I am thinking in the direction of automation. Basically my idea would be that:

  • your action creates a new object with a random uuid as primary key
  • the create event Triggers an automation „calculate incremental key“. In there you run your ts function to derive the inc. value - not as the pk, just as a property (And potentially create your new links for any link table since your object pk is actually not the incremental key - which might be the key in other tables…?)
  • Afaik you can set executions to be batched based on a specific duration of objects being created in that time range (not 100% sure here)
  • On automations you can set failure retries. So even if it would happen that you had an unlucky event, the automation would retry N times.

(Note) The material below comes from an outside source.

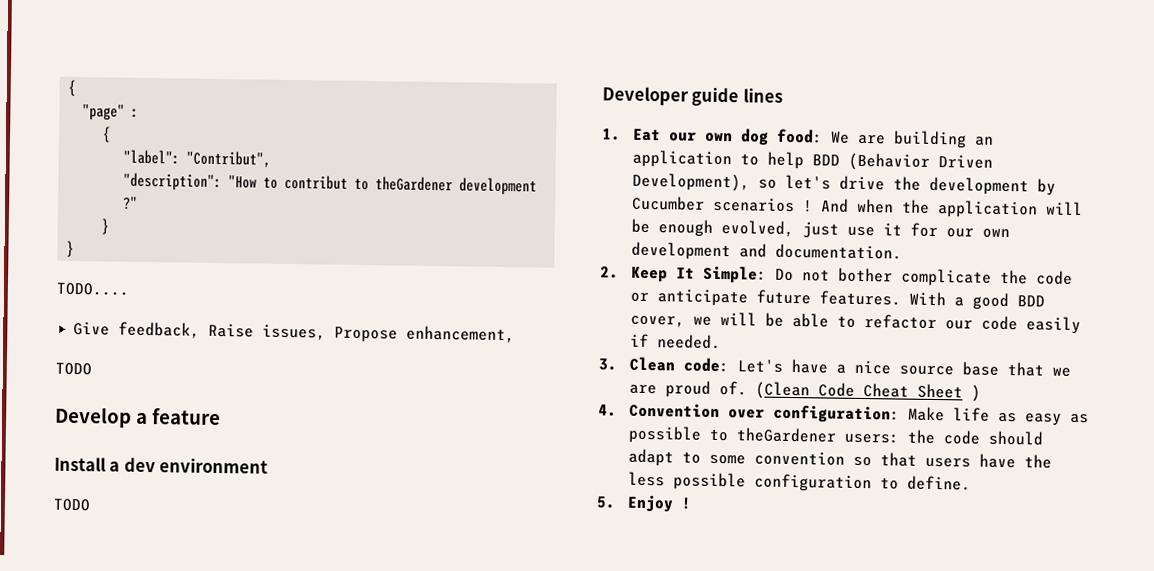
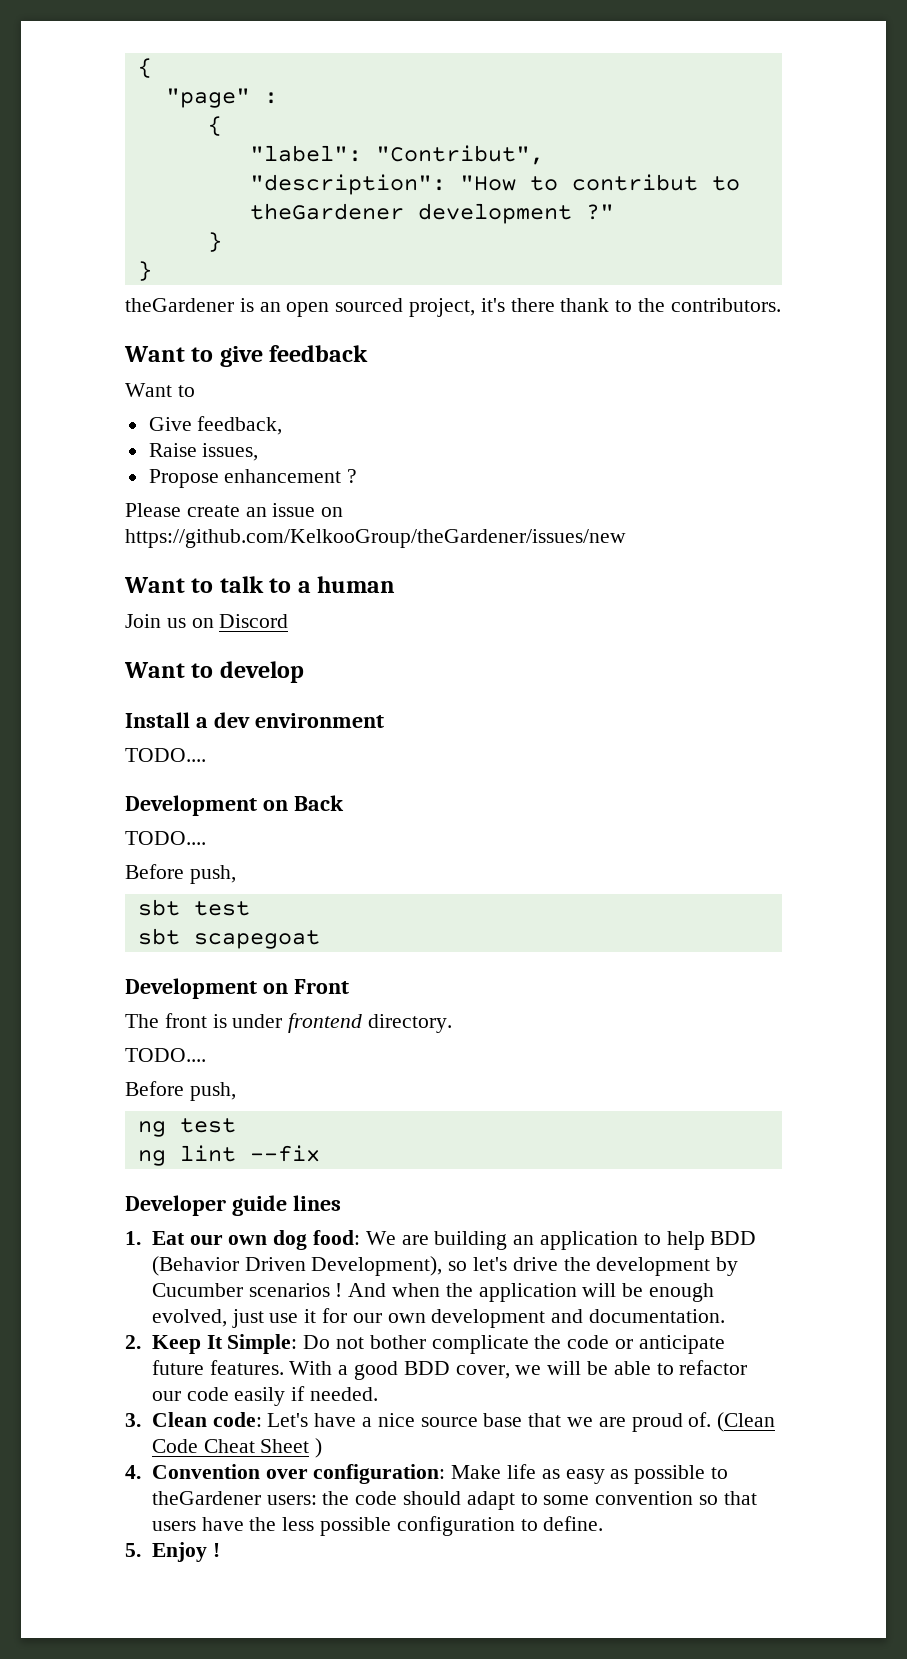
[56,282,129,296] TODO.... -> [125,298,781,317] [124,345,369,367] [125,383,195,397] theGardener is an open sourced project, it's there thank to the contributors. // Want to give feedback // Want to
(201, 330) none -> (283, 425) //
[334,325,516,344] [55,362,92,376] [54,406,221,428] [54,456,269,474] [53,498,90,512] Propose enhancement, // TODO // Develop a feature // Install a dev environment // TODO -> [148,469,358,488] [125,503,344,517] [125,529,626,548] [124,576,396,593] [125,614,289,628] [124,661,304,683] [125,712,384,728] [125,748,206,762] [125,795,344,816] [125,831,206,845] [125,864,236,884] [137,899,250,916] [137,928,320,949] [125,978,349,999] [125,1013,453,1033] [125,1048,206,1062] [125,1081,236,1101] [137,1118,236,1137] [137,1145,320,1166] // Propose enhancement ? // Please create an issue on https://github.com/KelkooGroup/theGardener/issues/new // Want to talk to a human // Join us on Discord // Want to develop // Install a dev environment // TODO.... // Development on Back // TODO.... // Before push, // sbt test // sbt scapegoat // Development on Front // The front is under frontend directory. // TODO.... // Before push, // ng test // ng lint --fix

In my understanding, the Function backed Actions picks all the edits from the run time and send it to ontology. Ontology then submits this data to OSV2. Just need a confirmation that Ontology returns such errors to the function that calls it. Asking this because, I tried creating objects that already have a duplicate PK from the Code repo testing and it didn’t return any error

Hey sorry, I’m a bit confused here – when you test a function you’ve authored in a TypeScript Code Repository using the Functions > Live Preview or Published tabs at the bottom, the “results” that get returned are just simulations of what Ontology edits will occur if used in a function-backed Action (actual objects are not created or modified or deleted). When you hit “Test”, it will execute your function code by pulling the state of the Ontology at that exact moment/runtime.

If your code includes a try-catch block around the object creation code (i.e., Objects.create().objectTypeApiName(primary_key_value), etc.), and include UserFacingError code in the catch-block, then the functions testing feature at the bottom will also show that user facing error.